Das war das Wort, mit dem die Lore von mir Abschied nahm und das mir noch in den Ohren klang, als ich sie zur Bahn begleitet und mich dort von ihr mit einem herzlichen „Auf baldiges Wiedersehen, Lore!” getrennt hatte.

Seitdem sind mehr als sechs Monate(4) vergangen und die Lore ist nicht wiedergekommen, sie hat mir inzwischen auch nicht eine einzige Zeile geschrieben und sie wird mir auch nie wieder schreiben.
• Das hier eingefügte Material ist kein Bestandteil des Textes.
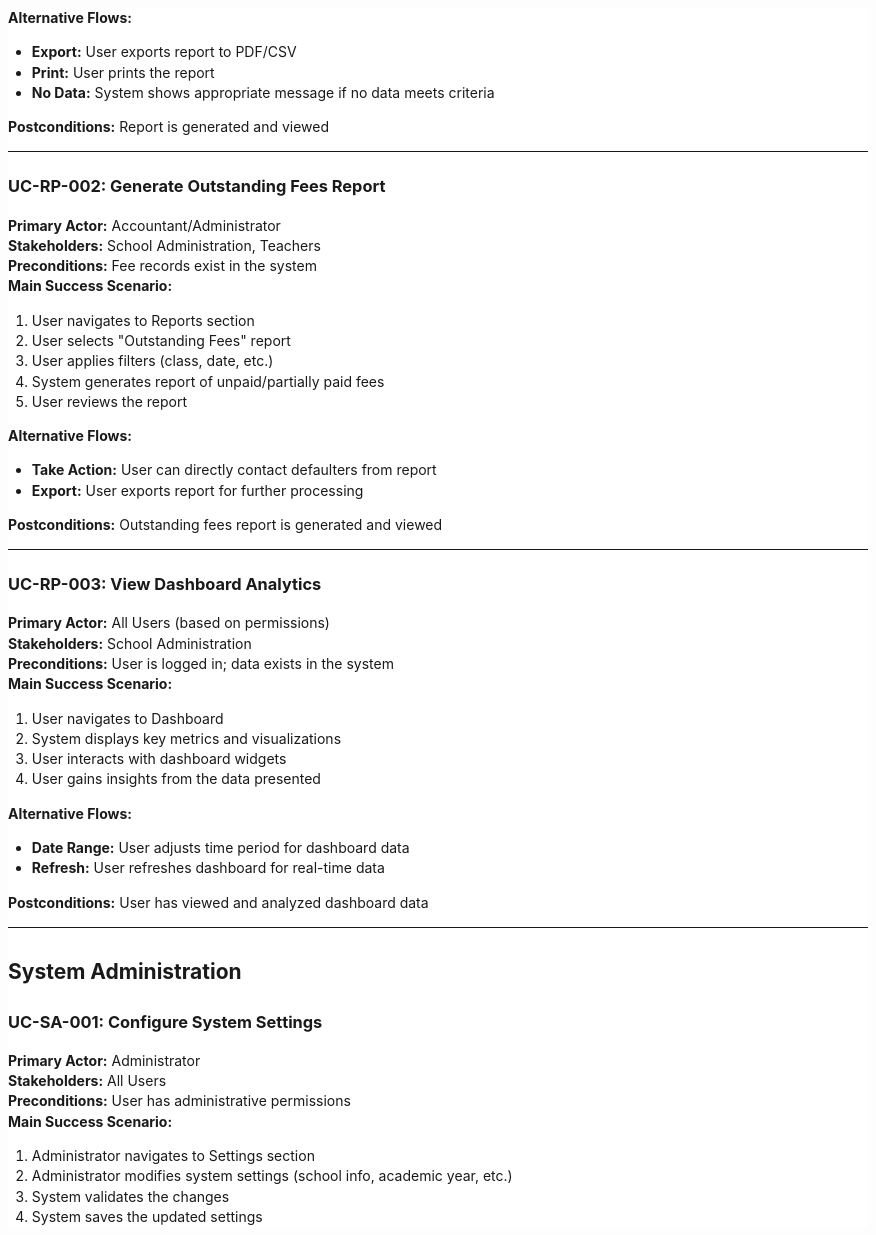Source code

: **Alternative Flows:**
- **Export:** User exports report to PDF/CSV
- **Print:** User prints the report
- **No Data:** System shows appropriate message if no data meets criteria

**Postconditions:** Report is generated and viewed

---

### UC-RP-002: Generate Outstanding Fees Report

**Primary Actor:** Accountant/Administrator  
**Stakeholders:** School Administration, Teachers  
**Preconditions:** Fee records exist in the system  
**Main Success Scenario:**
1. User navigates to Reports section
2. User selects "Outstanding Fees" report
3. User applies filters (class, date, etc.)
4. System generates report of unpaid/partially paid fees
5. User reviews the report

**Alternative Flows:**
- **Take Action:** User can directly contact defaulters from report
- **Export:** User exports report for further processing

**Postconditions:** Outstanding fees report is generated and viewed

---

### UC-RP-003: View Dashboard Analytics

**Primary Actor:** All Users (based on permissions)  
**Stakeholders:** School Administration  
**Preconditions:** User is logged in; data exists in the system  
**Main Success Scenario:**
1. User navigates to Dashboard
2. System displays key metrics and visualizations
3. User interacts with dashboard widgets
4. User gains insights from the data presented

**Alternative Flows:**
- **Date Range:** User adjusts time period for dashboard data
- **Refresh:** User refreshes dashboard for real-time data

**Postconditions:** User has viewed and analyzed dashboard data

---

## System Administration

### UC-SA-001: Configure System Settings

**Primary Actor:** Administrator  
**Stakeholders:** All Users  
**Preconditions:** User has administrative permissions  
**Main Success Scenario:**
1. Administrator navigates to Settings section
2. Administrator modifies system settings (school info, academic year, etc.)
3. System validates the changes
4. System saves the updated settings

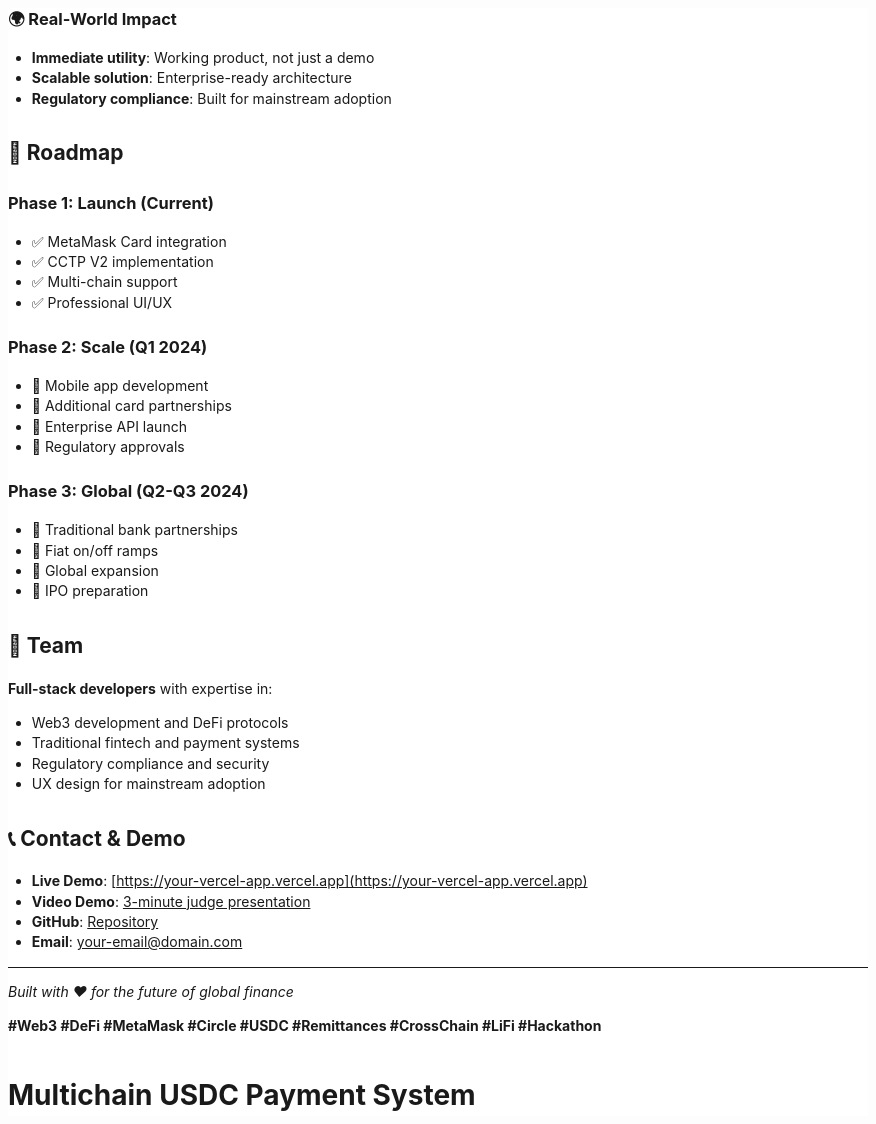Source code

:### **🌍 Real-World Impact**

- **Immediate utility**: Working product, not just a demo
- **Scalable solution**: Enterprise-ready architecture
- **Regulatory compliance**: Built for mainstream adoption

## 🚀 **Roadmap**

### **Phase 1: Launch** (Current)

- ✅ MetaMask Card integration
- ✅ CCTP V2 implementation
- ✅ Multi-chain support
- ✅ Professional UI/UX

### **Phase 2: Scale** (Q1 2024)

- 🔄 Mobile app development
- 🔄 Additional card partnerships
- 🔄 Enterprise API launch
- 🔄 Regulatory approvals

### **Phase 3: Global** (Q2-Q3 2024)

- 🔄 Traditional bank partnerships
- 🔄 Fiat on/off ramps
- 🔄 Global expansion
- 🔄 IPO preparation

## 👥 **Team**

**Full-stack developers** with expertise in:

- Web3 development and DeFi protocols
- Traditional fintech and payment systems
- Regulatory compliance and security
- UX design for mainstream adoption

## 📞 **Contact & Demo**

- **Live Demo**: [https://your-vercel-app.vercel.app](https://your-vercel-app.vercel.app)
- **Video Demo**: [3-minute judge presentation](link-to-video)
- **GitHub**: [Repository](https://github.com/yourusername/global-usdc-remittance-platform)
- **Email**: [your-email@domain.com](mailto:your-email@domain.com)

---

_Built with ❤️ for the future of global finance_

**#Web3 #DeFi #MetaMask #Circle #USDC #Remittances #CrossChain #LiFi #Hackathon**

# Multichain USDC Payment System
Die Lore gehört nun für immer der Vergangenheit an.

Das aber ist, wie ich mir inzwischen klargemacht habe, einzig und allein meine Schuld, denn alles kann ein weibliches Wesen einem Mann verzeihen, alles, die größte Beleidigung und selbst eine tätliche Mißhandlung. Es verzeiht alles und es kann auch alles vergessen, nur eins verzeiht es einem Manne nie: Daß der, ohne wahnsinnig zu sein, allen Ernstes glauben kann, es wäre, ebenso wie der Mann, in den zehn oder gar noch mehr Jahren, die seit der letzten Begegnung vergangen, tatsächlich um ebenso viele Jahre älter geworden.


Fußnoten:

(1) 1926 im Buch: hatte
(2) 1926 im Buch: der du ihr doch einst sehr nahestandest
(3) 1926 im Buch: zu keinem Menschen
(4) 1926 im Buch: mehr als drei Jahre

Bemerkungen des Herausgebers:

Die Begegnung muß wohl den obigen Angaben zufolge, irgendwann zwischen Dezember 1921 und Februar 1922 stattgefunden haben.
Die Lore kann aber auch Recht haben mit der Angabe ihres Alters: Wenn sie, wie sie behauptet, 1921/22 31 Jahre alt ist, dann war Schlicht mit ihr — als 16/17-jähriger —um das Jahr 1906 verbunden. Das paßt zusammen damit, daß Schlicht 1906 von seiner ersten Frau geschieden wurde und daß er auch in dem gleichen Jahr seinen Wohnsitz nach Berlin verlegte.